Never too old to start writing

When I was in college I took a course in creative writing. The instructor, a forty-ish PhD grad student who wore paisley shirts, sported a handle bar moustache and lived in a renovated barn never liked my work. He said I wrote well, but “I wasn’t far out enough“. I was disappointed, but not discouraged. The class was pass/fail. I passed.

It was 1969. But I kept on. Sometimes I’d be riding on a bus and flatten out a used paper bag or a napkin and scribbled whatever came to mind. Song lyrics, little ditties, vignettes, ideas. Sometimes I wrote in small cheapo lined notebooks. Never really thought I would ever do anything with what I wrote, but it was a compulsion, you see. I had to do it. It was for me a catharsis of sorts.

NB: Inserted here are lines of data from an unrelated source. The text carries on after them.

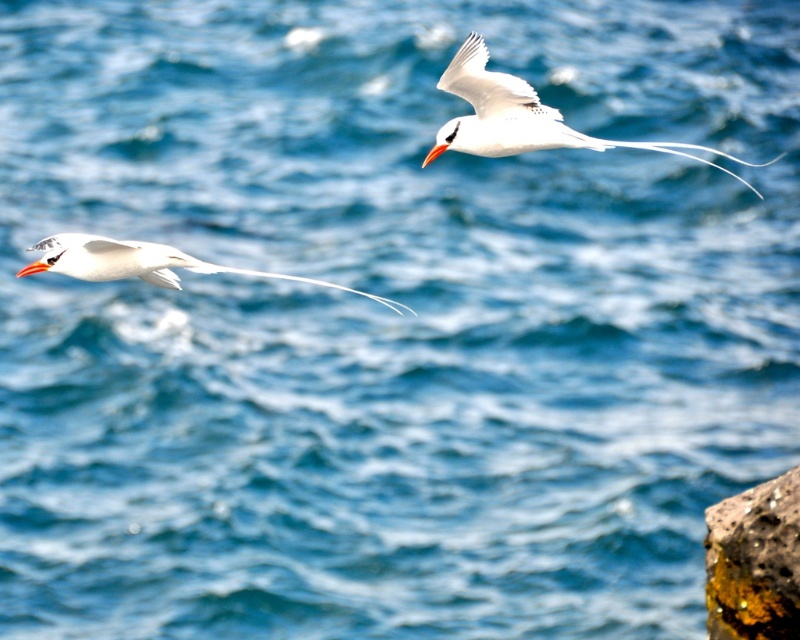
You are a photographer trying to capture the white glossy bird at left and the orange glossy beak at upper left in a single shot. Based on their positions, which object is positioned more to the right side of the image?

The white glossy bird at left is positioned more to the right side of the image compared to the orange glossy beak at upper left.

Based on the photo, you are a photographer trying to capture the seabirds in the image. You notice two points marked in the scene. Which point is closer to your camera lens? Please choose between point A and point B, where point A is point (722, 611) and point B is point (68, 260).

Point A is closer to the camera lens because it is further to the viewer than point B.

You are a photographer trying to capture the white glossy bird at upper right in your shot. You notice the rusty stone at lower right might block the view. Based on their sizes in the image, which object is larger and could potentially obstruct the bird?

The rusty stone at lower right is taller than the white glossy bird at upper right, so it could potentially obstruct the view of the bird.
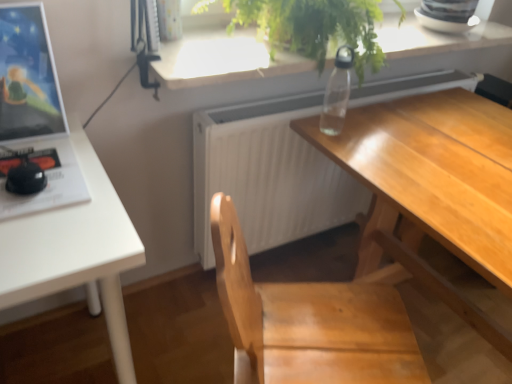
Question: Does white matte radiator at center contain white matte table at left?

Choices:
 (A) yes
 (B) no

Answer: (B)

Question: Considering the relative positions of white matte radiator at center and white matte table at left in the image provided, is white matte radiator at center to the left of white matte table at left from the viewer's perspective?

Choices:
 (A) yes
 (B) no

Answer: (B)

Question: From a real-world perspective, is white matte radiator at center located beneath white matte table at left?

Choices:
 (A) yes
 (B) no

Answer: (B)

Question: Is white matte radiator at center outside of white matte table at left?

Choices:
 (A) no
 (B) yes

Answer: (B)

Question: Is white matte radiator at center at the right side of white matte table at left?

Choices:
 (A) yes
 (B) no

Answer: (A)

Question: Considering the positions of green leafy plant at upper center and matte black monitor at left in the image, is green leafy plant at upper center bigger or smaller than matte black monitor at left?

Choices:
 (A) small
 (B) big

Answer: (B)

Question: Visually, is green leafy plant at upper center positioned to the left or to the right of matte black monitor at left?

Choices:
 (A) left
 (B) right

Answer: (B)

Question: Looking at their shapes, would you say green leafy plant at upper center is wider or thinner than matte black monitor at left?

Choices:
 (A) thin
 (B) wide

Answer: (B)

Question: Is green leafy plant at upper center in front of or behind matte black monitor at left in the image?

Choices:
 (A) front
 (B) behind

Answer: (B)

Question: Based on their positions, is white matte radiator at center located to the left or right of green leafy plant at upper center?

Choices:
 (A) left
 (B) right

Answer: (B)

Question: In terms of size, does white matte radiator at center appear bigger or smaller than green leafy plant at upper center?

Choices:
 (A) small
 (B) big

Answer: (B)

Question: Is point 314,147 closer or farther from the camera than point 325,56?

Choices:
 (A) farther
 (B) closer

Answer: (A)

Question: From the image's perspective, is white matte radiator at center located above or below green leafy plant at upper center?

Choices:
 (A) above
 (B) below

Answer: (B)

Question: From the image's perspective, is white matte table at left positioned above or below wooden desk at center?

Choices:
 (A) above
 (B) below

Answer: (A)

Question: Relative to wooden desk at center, is white matte table at left in front or behind?

Choices:
 (A) front
 (B) behind

Answer: (B)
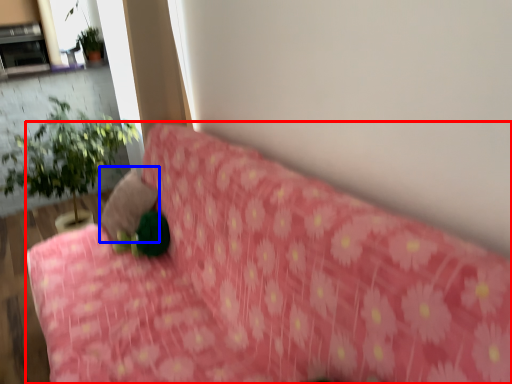
Question: Which object appears farthest to the camera in this image, furniture (highlighted by a red box) or pillow (highlighted by a blue box)?

Choices:
 (A) furniture
 (B) pillow

Answer: (B)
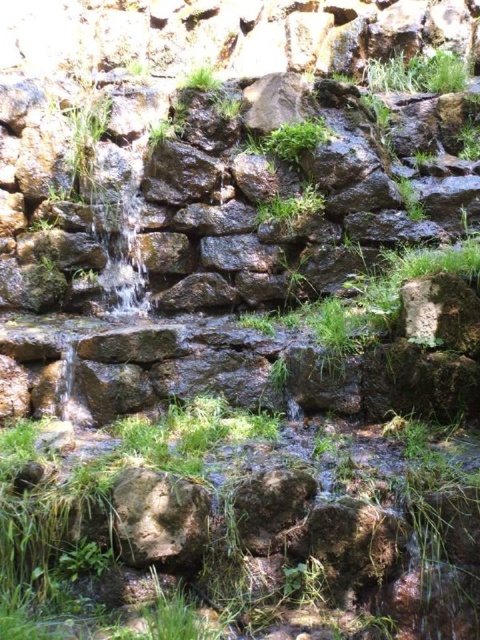
You are standing at the edge of the waterfall and want to step onto the green grassy area at lower center. Is the rough textured rock at center between you and the green grassy at lower center?

The green grassy at lower center is closer to the viewer than the rough textured rock at center, so the rough textured rock at center is behind the green grassy at lower center. Therefore, the rough textured rock at center is not between you and the green grassy at lower center.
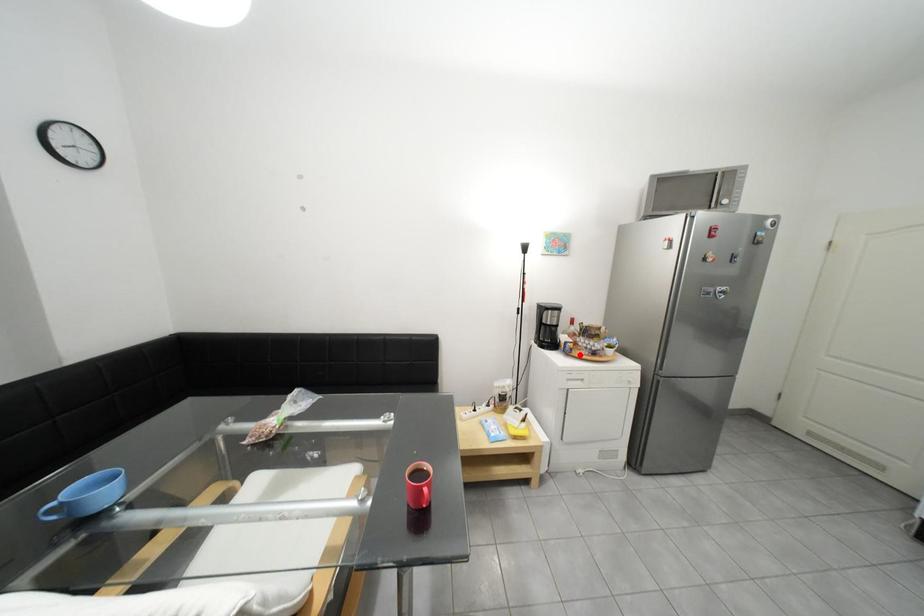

Fast forward forty years later after a successful, highly fulfilling and ever-consuming career in academic medicine. I decided to go formal. Took a night course at a community college 14 years ago. The instructor was in his seventies. Quirky. Highly enthusiastic. Encouraging. Little did I know this would be the beginning of my “second chapter.”

I wrote my first story. Read it to the class out loud. They liked it. The instructor encouraged me to submit it to a literary journal. I did. Over ten times. No luck.

I was still working as a physician. Wrote late into the night. Wrote another piece. After submitting it nearly forty times to different literary journals, it was accepted. I was 62 years old.